> [Task prompt] In the listing that follows, retype every line from the first through the one containing "appears in console". Pictures are to be left out.

> [Listed records]
* * * * * * * * *

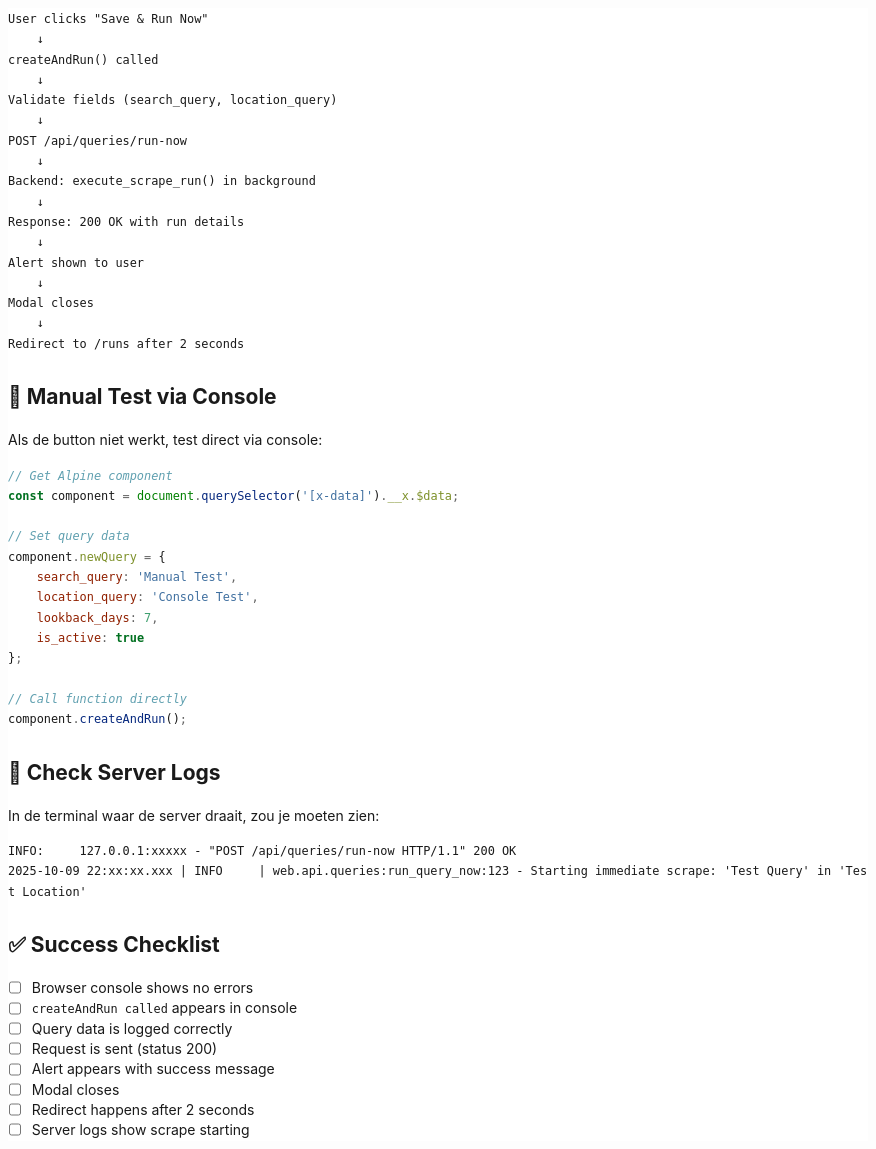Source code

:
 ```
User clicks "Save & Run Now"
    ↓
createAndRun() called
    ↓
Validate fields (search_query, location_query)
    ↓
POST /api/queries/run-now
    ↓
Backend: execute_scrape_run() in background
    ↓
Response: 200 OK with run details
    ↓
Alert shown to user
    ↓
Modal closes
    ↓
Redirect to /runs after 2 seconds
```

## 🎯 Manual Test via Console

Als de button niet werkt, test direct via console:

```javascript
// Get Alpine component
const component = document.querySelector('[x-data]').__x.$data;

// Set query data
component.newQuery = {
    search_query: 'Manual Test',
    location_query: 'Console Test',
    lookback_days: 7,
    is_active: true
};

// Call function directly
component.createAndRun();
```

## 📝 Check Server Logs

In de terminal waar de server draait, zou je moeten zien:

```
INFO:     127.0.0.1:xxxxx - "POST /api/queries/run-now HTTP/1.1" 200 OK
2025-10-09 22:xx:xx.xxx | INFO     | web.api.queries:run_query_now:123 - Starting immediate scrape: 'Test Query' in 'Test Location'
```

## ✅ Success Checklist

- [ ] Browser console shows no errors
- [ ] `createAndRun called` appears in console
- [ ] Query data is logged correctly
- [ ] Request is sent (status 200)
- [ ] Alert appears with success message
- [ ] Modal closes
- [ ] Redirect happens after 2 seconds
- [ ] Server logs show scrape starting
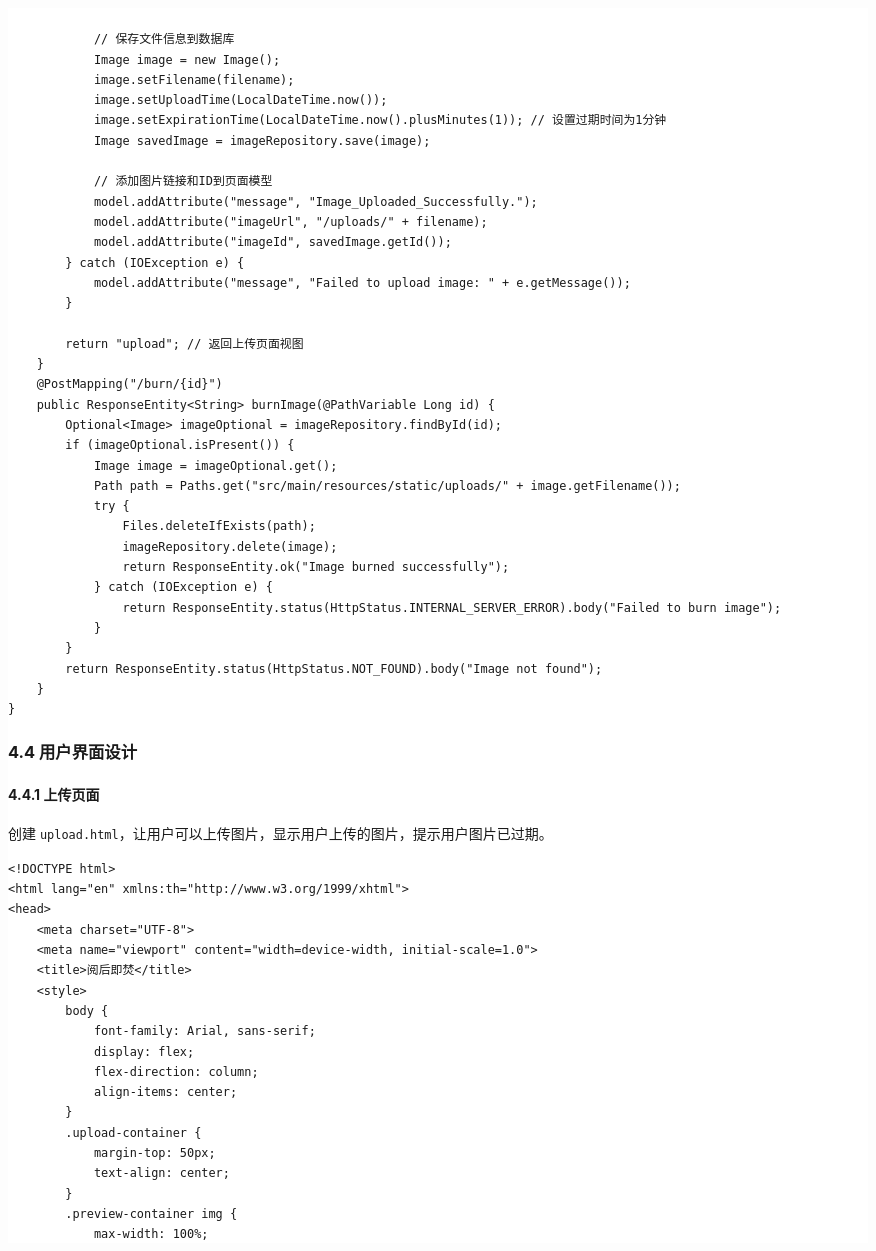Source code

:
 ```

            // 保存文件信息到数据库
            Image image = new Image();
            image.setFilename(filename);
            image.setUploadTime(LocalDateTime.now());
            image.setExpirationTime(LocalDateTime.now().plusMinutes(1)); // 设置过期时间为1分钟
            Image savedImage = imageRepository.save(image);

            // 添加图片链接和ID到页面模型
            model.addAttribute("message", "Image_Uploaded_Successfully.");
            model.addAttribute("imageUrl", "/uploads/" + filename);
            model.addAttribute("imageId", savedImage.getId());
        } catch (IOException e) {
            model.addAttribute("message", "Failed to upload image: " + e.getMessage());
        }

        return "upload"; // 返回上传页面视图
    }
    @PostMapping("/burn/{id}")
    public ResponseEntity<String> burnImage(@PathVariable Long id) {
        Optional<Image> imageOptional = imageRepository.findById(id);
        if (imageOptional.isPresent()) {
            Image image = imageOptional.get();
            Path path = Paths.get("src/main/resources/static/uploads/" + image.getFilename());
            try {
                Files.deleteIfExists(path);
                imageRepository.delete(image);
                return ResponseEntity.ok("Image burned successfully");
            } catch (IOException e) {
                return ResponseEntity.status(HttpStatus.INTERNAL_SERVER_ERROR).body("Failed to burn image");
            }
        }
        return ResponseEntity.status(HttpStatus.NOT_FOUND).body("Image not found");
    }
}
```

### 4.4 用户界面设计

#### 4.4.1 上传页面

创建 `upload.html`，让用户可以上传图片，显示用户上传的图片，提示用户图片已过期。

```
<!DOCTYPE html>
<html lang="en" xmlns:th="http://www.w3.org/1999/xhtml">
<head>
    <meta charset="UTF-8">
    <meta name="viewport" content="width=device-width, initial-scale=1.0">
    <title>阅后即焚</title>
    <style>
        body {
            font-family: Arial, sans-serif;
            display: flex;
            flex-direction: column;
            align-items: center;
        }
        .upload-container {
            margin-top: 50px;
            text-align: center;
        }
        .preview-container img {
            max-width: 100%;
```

* * * * * * * * *

> [Answer box]
Source code

:
 ```
User clicks "Save & Run Now"
    ↓
createAndRun() called
    ↓
Validate fields (search_query, location_query)
    ↓
POST /api/queries/run-now
    ↓
Backend: execute_scrape_run() in background
    ↓
Response: 200 OK with run details
    ↓
Alert shown to user
    ↓
Modal closes
    ↓
Redirect to /runs after 2 seconds
```

## 🎯 Manual Test via Console

Als de button niet werkt, test direct via console:

```javascript
// Get Alpine component
const component = document.querySelector('[x-data]').__x.$data;

// Set query data
component.newQuery = {
    search_query: 'Manual Test',
    location_query: 'Console Test',
    lookback_days: 7,
    is_active: true
};

// Call function directly
component.createAndRun();
```

## 📝 Check Server Logs

In de terminal waar de server draait, zou je moeten zien:

```
INFO:     127.0.0.1:xxxxx - "POST /api/queries/run-now HTTP/1.1" 200 OK
2025-10-09 22:xx:xx.xxx | INFO     | web.api.queries:run_query_now:123 - Starting immediate scrape: 'Test Query' in 'Test Location'
```

## ✅ Success Checklist

- [ ] Browser console shows no errors
- [ ] `createAndRun called` appears in console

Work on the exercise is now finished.